The snicker escalated in pitch and volume into a soprano screech. Others in the bar looked round, startled. I nudged him and he stopped, wiping a tear from his eye. Then he shook his head.
“Sorry. I’m being flippant. I think what they meant to say was: it’s an Excess Charge all right, but it’s enforceable because the purpose behind it – deterrence – is commercially and socially justified. That’s all very well, but the problem is, it’s turning the previous law on penalties on its head. And that’s without fully considering the other factors why penalties have been deprecated for so many years.”
“Like what?”
“Well I can think of three, straight off:
Number one: how do you set the level? A penalty should be set at a level likely to achieve its purpose, and no more. The criminal courts go to great care to get it right; added to that they are constrained by safeguards – both statutory and at common law – that have evolved over the years. But with contractual penalties it’s anybody’s guess how the figure is arrived at. How can that be safe? It’s not enough simply to say it’s OK as long as it’s not extravagant. In addition, a broad-brush approach is particularly inappropriate in relation to car parks since deterrence levels will vary according to the type of monitoring that is in place. In car parks where the chance of being caught is low, the chancer will only be deterred by a correspondingly high penalty; whereas with ANPR, where the offender has a 100% chance of being caught, the penalty could and should be considerably lower. It is interesting to note that if Mr. Beavis’ overstay had been in a municipal car park he would have been charged £25 if he paid promptly. The fact that Parking Eye’s prompt-payment charge is precisely double that illustrates this point exactly.

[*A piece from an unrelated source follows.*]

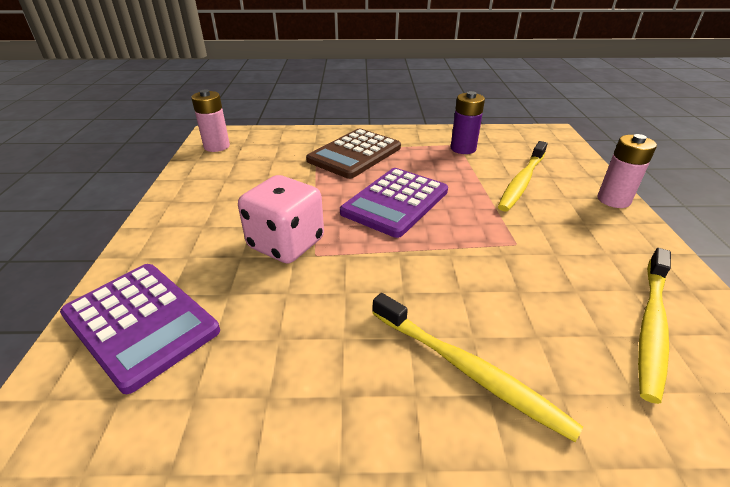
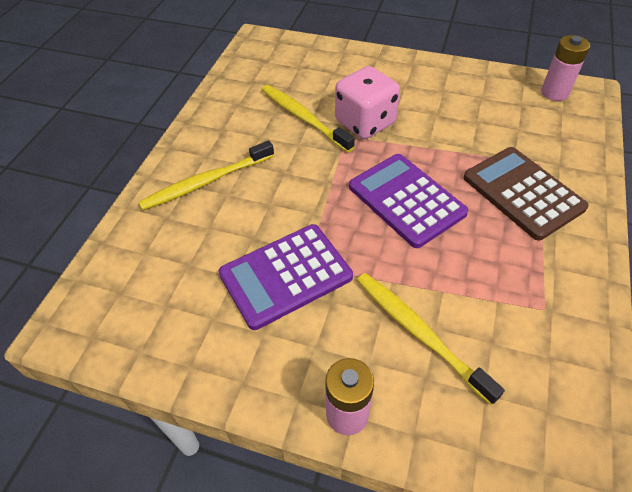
camera: 110 degrees right, 15 degrees up
(141, 323) = (313, 63): purple calculator -> purple calculator (285, 276)
(463, 149) = (527, 308): purple battery -> none
(651, 326) = (176, 301): yellow toothbrush -> yellow toothbrush (303, 117)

Number 2: a penalty does not only deter: it also punishes. Should an injured party be allowed to seek retribution? Some people would say that if a man parks his car knowing full well he is not going to pay the promised fee, it’s only right he should suffer the advertised consequences. Others would say (and in my view they are right): retribution has no place in civil law other than in the very rare instances of exemplary damages awarded by the Court. It is certainly not open to the contracting parties themselves to heap retribution upon each other.
Number 3: Nemo iudex in causa sua – let no-one be a judge in his own cause. Perhaps the most important point of all. Imagine if being a magistrate suddenly became a money-spinner because Parliament decreed they could keep their fines? It doesn’t bear thinking about. It is crucially important for society as whole that anybody performing a judicial act – such as imposing penalties – has no personal interest in the outcome. There has been a great deal in the media recently about aggressive tactics employed by PPCs, and cases of strong mitigation being ignored.” He picked up his own ticket and turned it over, thoughtfully. “And it’s all a direct result of PPCs being allowed to keep their fines.”

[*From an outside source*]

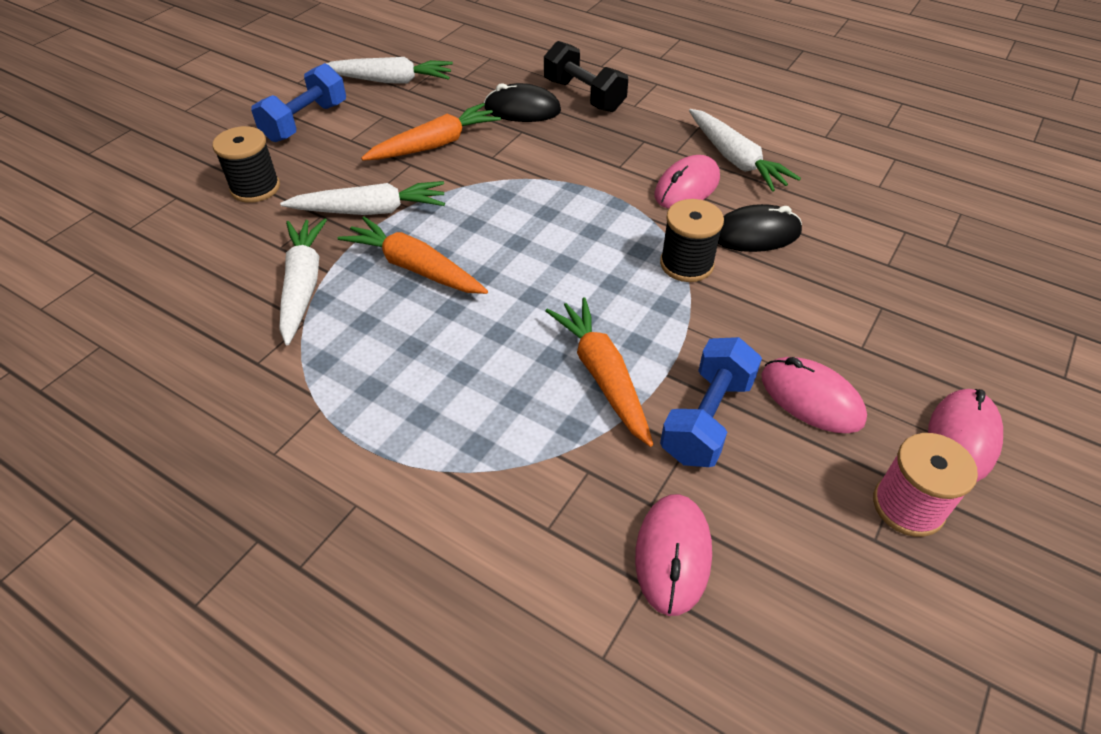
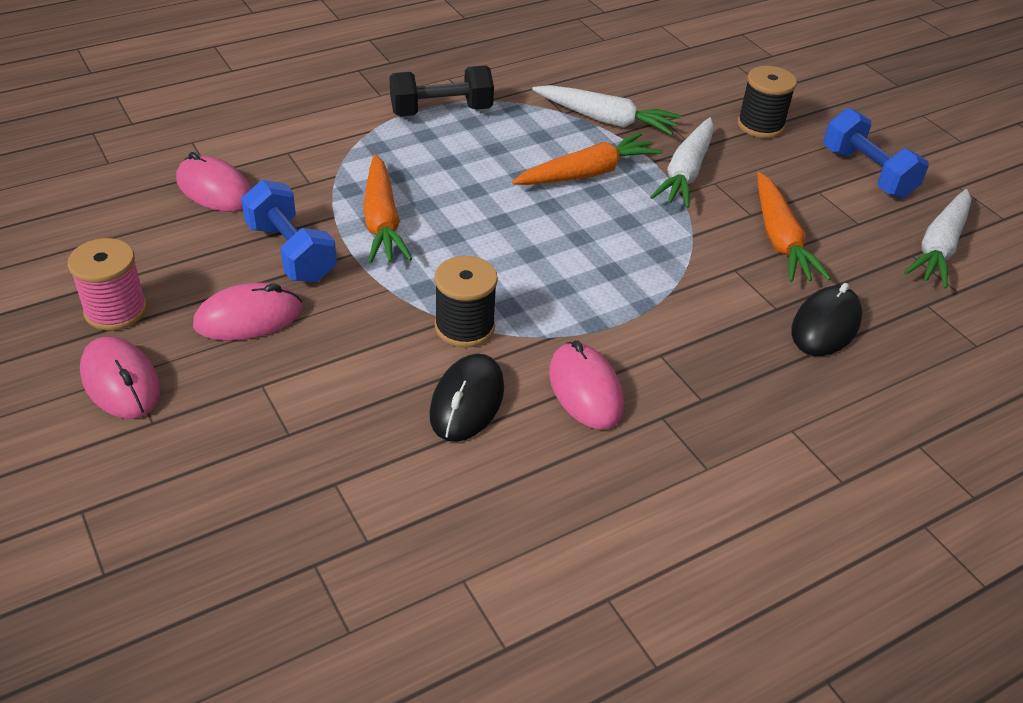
camera: 115 degrees right, 5 degrees down
(584, 96) = (837, 391): black dumbbell -> black dumbbell (441, 111)
(602, 376) = (382, 221): orange carrot -> orange carrot turned 75 degrees clockwise
(735, 159) = (612, 463): white carrot -> none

He gazed at his ticket for a moment, then suddenly blew on it and it burst into flames. Just as the barman looked over, scowling, the ticket burnt itself out into thin air, leaving no ash. The Martian wiggled his eyebrows, signalling he required appreciation. The little crowd of customers who saw it clapped.
“So,” he said. “That’s what the Martians think of your parking policy.”

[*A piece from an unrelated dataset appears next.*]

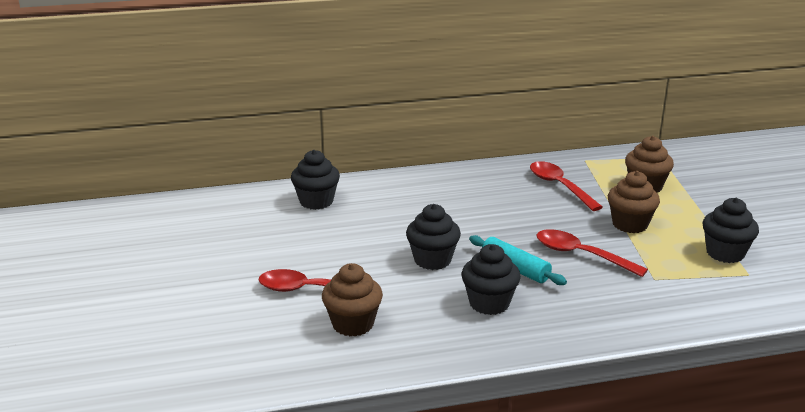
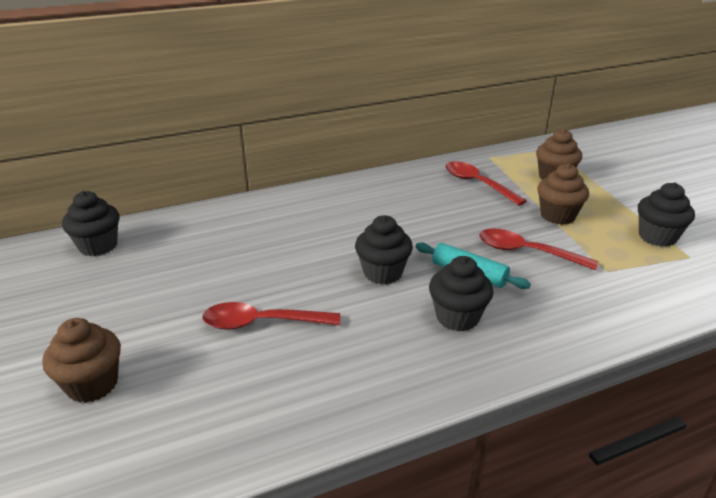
camera: 10 degrees left, 5 degrees up
(316, 201) = (247, 220): black cupcake -> black cupcake (98, 246)
(353, 324) = (319, 361): brown cupcake -> brown cupcake (92, 384)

“Well what do you do then?” I asked.
“We compromise. We have an independent authority, the MPA, which is in charge of licensing all PPCs and regulating their conduct. Without this licence a PPC is not entitled to obtain registered keeper details. Parking tickets – whether for trespass or breach of contract – must be based upon GPEOL and approved by the MPA. Anything above £10 requires special dispensation. PPCs are in addition permitted to charge penalties, but only in accordance with a strict and carefully calculated scale, capped at £20. Most important of all, these penalties are declared separately and are subject to 100% tax. Believe me, the Revenue get on to the PPCs pretty smartly if they don’t pay up.”
My mobile phone vibrated. It was a text from She Who Dictates My Timetable: “Dt even THINK of 1 4 the rd.”
I shoved my Ipad back into my briefcase, promised the Martian I would promulgate his views, and scuttled off home.